CSCI 7000 -- Project Page
Each student should select a paper
from the list below. If you prefer a paper not on this list, you
must submit it for approval by me. The only real requirements for the
paper you choose is that it is relevant to the course and it contains
non-trivial material. After you have selected a paper, you
must do the following:
- Tell me via email (not in person) which paper you have selected.
This is an individual report, and you cannot team up with other
students. You must send this email by Friday, 4/18. If
you are selecting a paper not on the proposed list, get approval
well in advance of this date in case it takes a while to settle
- By Tuesday, 5/6, you must submit a document which summarizes the
contents of the paper. You do not have to do an oral presentation
of the paper. Late reports will not be accepted, so I urge you
to pretend this deadline is much earlier if you anticipate that
early May will be a busy time for you.
The Report Itself
This isn't meant to be a hard project. It shouldn't take more than a
day or two to complete. After you have selected a paper, read it, study it,
look up references if you have to, or come to me if you cannot understand
some central part of it. Then write your report. Here are the requirements:
- It should be typed, single spaced, at least 11pt font, at least 1"
margins. Color is fine (and encouraged if you think it helps).
- It should be about 5 to 7 pages in length, but completeness and clarity
will determine my evaluation more than length. Don't babble on
endlessly just trying to fill out the page requirement; be terse
but complete. And if you come up short, add some more background
material (even if it's redundant with the class material).
- You should have the following sections in your report:
- What paper did you read: Title, Authors, One line abstract.
- What is the paper about: setting, problem, goal.
- What are the main results?
- What is your impression of the impact of this paper (you don't have
to go to the library and do a lot of research to answer this; give
me your informed opinion, try a web search, etc.)?
- Suggest related questions you think might be interesting which are
related to the topic of this paper. (You are not responsible for
ensuring that these questions have not already been answered by
The score on your report will be based on the difficulty of the paper you
select (obviously choosing an easy paper means you wouldn't get as many
"difficulty" points, but you can make up for this in other ways), clarity
of the write-up, and the depth of your personal insights.
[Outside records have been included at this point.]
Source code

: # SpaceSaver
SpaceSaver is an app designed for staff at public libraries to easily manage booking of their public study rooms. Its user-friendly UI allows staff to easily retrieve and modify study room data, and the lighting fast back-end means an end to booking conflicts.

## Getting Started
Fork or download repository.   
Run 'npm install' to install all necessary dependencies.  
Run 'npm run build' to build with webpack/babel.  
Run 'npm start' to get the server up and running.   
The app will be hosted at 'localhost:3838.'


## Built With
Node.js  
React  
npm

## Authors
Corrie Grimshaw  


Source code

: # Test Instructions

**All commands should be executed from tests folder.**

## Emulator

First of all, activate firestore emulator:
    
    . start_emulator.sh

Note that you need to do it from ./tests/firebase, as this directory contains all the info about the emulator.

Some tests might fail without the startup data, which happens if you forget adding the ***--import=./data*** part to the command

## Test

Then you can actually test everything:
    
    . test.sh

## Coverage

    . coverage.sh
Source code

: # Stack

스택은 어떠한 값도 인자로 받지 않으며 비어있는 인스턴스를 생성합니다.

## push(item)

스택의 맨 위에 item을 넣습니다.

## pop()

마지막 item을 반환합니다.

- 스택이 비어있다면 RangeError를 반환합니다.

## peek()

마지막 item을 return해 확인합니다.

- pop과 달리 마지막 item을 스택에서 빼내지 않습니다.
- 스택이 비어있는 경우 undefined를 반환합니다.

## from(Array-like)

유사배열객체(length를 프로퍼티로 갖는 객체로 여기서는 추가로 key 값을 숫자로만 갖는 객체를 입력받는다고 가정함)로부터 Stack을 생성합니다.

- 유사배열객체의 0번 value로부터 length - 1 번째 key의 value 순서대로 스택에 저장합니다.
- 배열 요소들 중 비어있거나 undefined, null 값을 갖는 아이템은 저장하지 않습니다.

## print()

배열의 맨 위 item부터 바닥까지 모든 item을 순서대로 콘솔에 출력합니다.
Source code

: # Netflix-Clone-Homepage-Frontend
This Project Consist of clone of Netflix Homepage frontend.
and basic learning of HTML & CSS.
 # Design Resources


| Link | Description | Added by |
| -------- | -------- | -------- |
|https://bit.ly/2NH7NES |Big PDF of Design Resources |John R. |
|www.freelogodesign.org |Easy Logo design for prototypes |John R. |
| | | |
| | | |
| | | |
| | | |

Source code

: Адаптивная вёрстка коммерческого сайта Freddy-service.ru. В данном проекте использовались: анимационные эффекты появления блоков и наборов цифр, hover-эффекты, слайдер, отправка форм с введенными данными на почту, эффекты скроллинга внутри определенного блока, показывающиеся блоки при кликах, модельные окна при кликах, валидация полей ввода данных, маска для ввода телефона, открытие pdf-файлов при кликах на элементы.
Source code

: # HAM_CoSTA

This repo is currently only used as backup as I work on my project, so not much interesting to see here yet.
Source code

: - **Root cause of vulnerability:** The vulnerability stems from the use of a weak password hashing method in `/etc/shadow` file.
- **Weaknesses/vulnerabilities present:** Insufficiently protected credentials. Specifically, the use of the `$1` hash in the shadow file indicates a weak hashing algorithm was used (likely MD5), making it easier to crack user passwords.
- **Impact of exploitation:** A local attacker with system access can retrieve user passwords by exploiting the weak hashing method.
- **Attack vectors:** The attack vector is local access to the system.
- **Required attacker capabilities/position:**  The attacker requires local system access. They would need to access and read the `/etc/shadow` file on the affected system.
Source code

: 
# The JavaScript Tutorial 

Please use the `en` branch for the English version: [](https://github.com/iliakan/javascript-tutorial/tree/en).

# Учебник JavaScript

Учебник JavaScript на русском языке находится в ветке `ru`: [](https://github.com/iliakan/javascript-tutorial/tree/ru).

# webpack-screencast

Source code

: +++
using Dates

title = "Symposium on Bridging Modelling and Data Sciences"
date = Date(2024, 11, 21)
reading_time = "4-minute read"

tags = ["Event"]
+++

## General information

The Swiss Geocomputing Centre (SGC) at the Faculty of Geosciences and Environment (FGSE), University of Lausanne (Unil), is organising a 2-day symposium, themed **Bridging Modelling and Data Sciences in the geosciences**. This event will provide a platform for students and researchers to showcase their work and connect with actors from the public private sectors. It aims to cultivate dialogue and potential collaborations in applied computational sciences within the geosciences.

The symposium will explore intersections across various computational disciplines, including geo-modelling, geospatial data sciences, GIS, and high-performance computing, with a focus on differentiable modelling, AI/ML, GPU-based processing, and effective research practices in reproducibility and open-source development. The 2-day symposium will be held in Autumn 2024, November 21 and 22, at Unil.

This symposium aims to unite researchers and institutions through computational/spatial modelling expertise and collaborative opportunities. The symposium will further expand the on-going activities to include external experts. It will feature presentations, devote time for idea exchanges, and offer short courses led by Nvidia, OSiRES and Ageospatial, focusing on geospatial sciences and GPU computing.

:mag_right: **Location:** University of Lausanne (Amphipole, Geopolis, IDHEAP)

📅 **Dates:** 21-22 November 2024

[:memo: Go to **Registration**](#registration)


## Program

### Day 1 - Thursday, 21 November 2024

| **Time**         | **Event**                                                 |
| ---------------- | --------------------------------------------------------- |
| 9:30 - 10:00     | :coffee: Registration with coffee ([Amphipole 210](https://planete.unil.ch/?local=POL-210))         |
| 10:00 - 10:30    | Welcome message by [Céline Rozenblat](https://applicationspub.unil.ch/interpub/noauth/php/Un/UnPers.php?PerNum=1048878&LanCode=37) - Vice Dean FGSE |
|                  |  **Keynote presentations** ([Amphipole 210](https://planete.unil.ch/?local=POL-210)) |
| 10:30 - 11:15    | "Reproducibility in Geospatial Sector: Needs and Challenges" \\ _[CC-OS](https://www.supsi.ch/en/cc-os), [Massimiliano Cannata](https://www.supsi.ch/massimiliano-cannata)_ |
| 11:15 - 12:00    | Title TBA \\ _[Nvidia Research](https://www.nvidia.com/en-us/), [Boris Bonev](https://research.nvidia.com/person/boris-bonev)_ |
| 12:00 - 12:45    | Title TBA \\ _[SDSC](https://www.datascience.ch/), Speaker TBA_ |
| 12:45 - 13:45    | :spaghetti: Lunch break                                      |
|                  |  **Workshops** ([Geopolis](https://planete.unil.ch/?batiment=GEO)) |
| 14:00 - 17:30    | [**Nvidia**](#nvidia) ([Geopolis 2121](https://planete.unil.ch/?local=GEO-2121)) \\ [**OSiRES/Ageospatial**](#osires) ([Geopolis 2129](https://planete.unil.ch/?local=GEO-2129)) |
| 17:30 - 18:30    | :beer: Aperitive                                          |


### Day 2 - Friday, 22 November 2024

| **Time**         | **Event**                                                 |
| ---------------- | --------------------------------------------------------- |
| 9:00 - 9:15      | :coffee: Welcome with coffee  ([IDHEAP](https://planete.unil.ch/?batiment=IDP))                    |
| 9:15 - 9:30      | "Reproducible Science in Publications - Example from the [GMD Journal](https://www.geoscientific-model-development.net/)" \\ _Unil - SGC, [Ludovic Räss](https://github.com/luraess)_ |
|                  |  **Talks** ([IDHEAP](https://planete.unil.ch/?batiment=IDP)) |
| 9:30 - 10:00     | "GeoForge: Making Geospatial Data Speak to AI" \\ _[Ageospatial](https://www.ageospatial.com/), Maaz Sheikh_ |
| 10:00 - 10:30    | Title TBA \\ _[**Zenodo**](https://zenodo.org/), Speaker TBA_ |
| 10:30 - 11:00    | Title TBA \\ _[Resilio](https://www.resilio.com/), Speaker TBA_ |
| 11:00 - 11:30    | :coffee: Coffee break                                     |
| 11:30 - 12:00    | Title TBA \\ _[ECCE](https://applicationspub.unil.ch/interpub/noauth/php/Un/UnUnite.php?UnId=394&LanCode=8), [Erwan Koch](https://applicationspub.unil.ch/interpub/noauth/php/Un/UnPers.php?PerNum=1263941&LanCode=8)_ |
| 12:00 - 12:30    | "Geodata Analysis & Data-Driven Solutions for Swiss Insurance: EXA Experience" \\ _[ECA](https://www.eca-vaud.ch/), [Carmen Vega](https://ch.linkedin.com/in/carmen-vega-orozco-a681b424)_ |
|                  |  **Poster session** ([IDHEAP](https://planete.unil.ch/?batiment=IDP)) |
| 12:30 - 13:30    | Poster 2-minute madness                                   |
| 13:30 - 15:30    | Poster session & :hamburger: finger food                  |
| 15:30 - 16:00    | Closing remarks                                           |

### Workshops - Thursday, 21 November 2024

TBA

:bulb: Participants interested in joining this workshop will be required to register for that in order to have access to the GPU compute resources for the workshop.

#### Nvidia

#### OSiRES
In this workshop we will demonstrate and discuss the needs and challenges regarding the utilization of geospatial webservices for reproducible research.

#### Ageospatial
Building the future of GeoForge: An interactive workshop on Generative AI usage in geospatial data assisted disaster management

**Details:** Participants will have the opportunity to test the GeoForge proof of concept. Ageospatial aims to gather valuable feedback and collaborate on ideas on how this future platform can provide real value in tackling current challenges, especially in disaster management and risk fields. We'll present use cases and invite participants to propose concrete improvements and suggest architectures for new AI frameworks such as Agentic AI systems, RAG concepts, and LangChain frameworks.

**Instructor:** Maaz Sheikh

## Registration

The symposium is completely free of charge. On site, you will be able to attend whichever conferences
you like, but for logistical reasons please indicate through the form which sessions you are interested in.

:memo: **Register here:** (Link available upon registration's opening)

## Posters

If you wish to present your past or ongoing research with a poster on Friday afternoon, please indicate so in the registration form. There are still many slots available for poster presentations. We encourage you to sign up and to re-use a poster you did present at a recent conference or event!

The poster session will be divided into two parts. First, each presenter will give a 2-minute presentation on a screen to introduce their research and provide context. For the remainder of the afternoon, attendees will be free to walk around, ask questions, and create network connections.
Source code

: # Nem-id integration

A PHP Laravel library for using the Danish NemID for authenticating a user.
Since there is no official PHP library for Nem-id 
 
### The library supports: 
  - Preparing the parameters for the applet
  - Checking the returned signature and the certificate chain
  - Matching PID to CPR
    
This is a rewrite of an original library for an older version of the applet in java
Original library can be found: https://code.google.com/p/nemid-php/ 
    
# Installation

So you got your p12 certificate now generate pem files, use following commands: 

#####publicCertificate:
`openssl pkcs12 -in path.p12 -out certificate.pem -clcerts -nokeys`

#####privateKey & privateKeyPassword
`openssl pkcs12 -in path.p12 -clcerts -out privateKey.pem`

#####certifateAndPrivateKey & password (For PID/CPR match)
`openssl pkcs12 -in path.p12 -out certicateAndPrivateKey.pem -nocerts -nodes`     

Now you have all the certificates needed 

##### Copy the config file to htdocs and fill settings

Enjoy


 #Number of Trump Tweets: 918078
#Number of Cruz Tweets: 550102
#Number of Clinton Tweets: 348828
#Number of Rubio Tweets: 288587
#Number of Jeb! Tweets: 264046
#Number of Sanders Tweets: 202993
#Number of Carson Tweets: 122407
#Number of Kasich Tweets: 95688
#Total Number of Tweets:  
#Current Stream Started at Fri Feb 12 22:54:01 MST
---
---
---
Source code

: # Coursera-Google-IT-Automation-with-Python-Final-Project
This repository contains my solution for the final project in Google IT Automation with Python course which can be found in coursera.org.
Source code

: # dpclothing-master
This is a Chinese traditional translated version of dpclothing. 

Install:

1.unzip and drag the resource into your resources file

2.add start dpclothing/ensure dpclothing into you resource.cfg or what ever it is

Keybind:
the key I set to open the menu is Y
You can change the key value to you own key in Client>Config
I know, it's
all very vague, isn't it?
- Easier Papers:
- Disposable Credit Cards by Rubin
and Wright. This paper describes how you might make credit cards disposable
so that credit card fraud is reduced. The scheme is quite simple.
- Locks by Matt Blaze. This is a
very simple paper and really shouldn't be on this list, but I'm adding it
for those of you who start your project the night before it's due. This
is about how physical locks are keyed. (It made the NY Times!)
- Whitebox Cryptography by
van Oorschot. This talks about code obfuscation; a very hot topic these
days. The context here is obfuscating block ciphers.
- Timelock Cryptography by Rivest, Shamir,
and Wagner (I think?!). They ask the interesting question: what if I want
to keep a secret for a specific amount of time and then release it. They
have one neat idea about forcing you to do a LOT of computation if you
don't have a secret key, or making it easy if you do.
- Moderate Papers:
- Generalized Birthday Paradox by
David Wagner. Mostly talks about probability theory and attacks based
on n-way collisions in the context of various cryptographic protocols.
- L-Collisions paper by Semanko.
Mike was a master's student at UCSD when he wrote this very nice paper.
It describes an attack on MACs which use a randomized string to get by
the birthday bound.
- RSA backdoors by Crepeau. He
investigates generating keys for RSA which provide backdoor access to
- Doing searches on encrypted
data by Wagner and Song and Perrig. Song was the principal researcher;
she was at Berkeley, now a prof at CMU. This paper looks at how you can
ask a remote untrusted server to search an encrypted database for you.
- Difficult Papers:
- SASAS attack by Birykov and
Shamir. This paper is basically an extension of the Square attack (tho
they don't really admit this) and assumes a good deal of knowledge about
linear algebra (you should know what "rank" means before delving in, for
- TWIRL. This paper is about factoring
integers and should only be attempted if you have a decent background in
number theory. But what a cool paper.